- _Records from a data source_
= Beginning of Section =
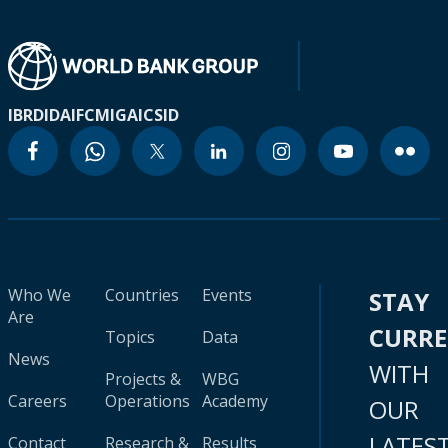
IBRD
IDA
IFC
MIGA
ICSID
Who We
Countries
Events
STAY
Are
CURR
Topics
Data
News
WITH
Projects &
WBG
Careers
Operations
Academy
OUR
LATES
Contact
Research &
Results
= End of Section =
- _EXERCISE DESCRIPTION_
What is needed is an exact repeat of the records, with every picture left out.

- _RESPONSE_
IBRD
IDA
IFC
MIGA
ICSID
Who We
Countries
Events
STAY
Are
CURR
Topics
Data
News
WITH
Projects &
WBG
Careers
Operations
Academy
OUR
LATES
Contact
Research &
Results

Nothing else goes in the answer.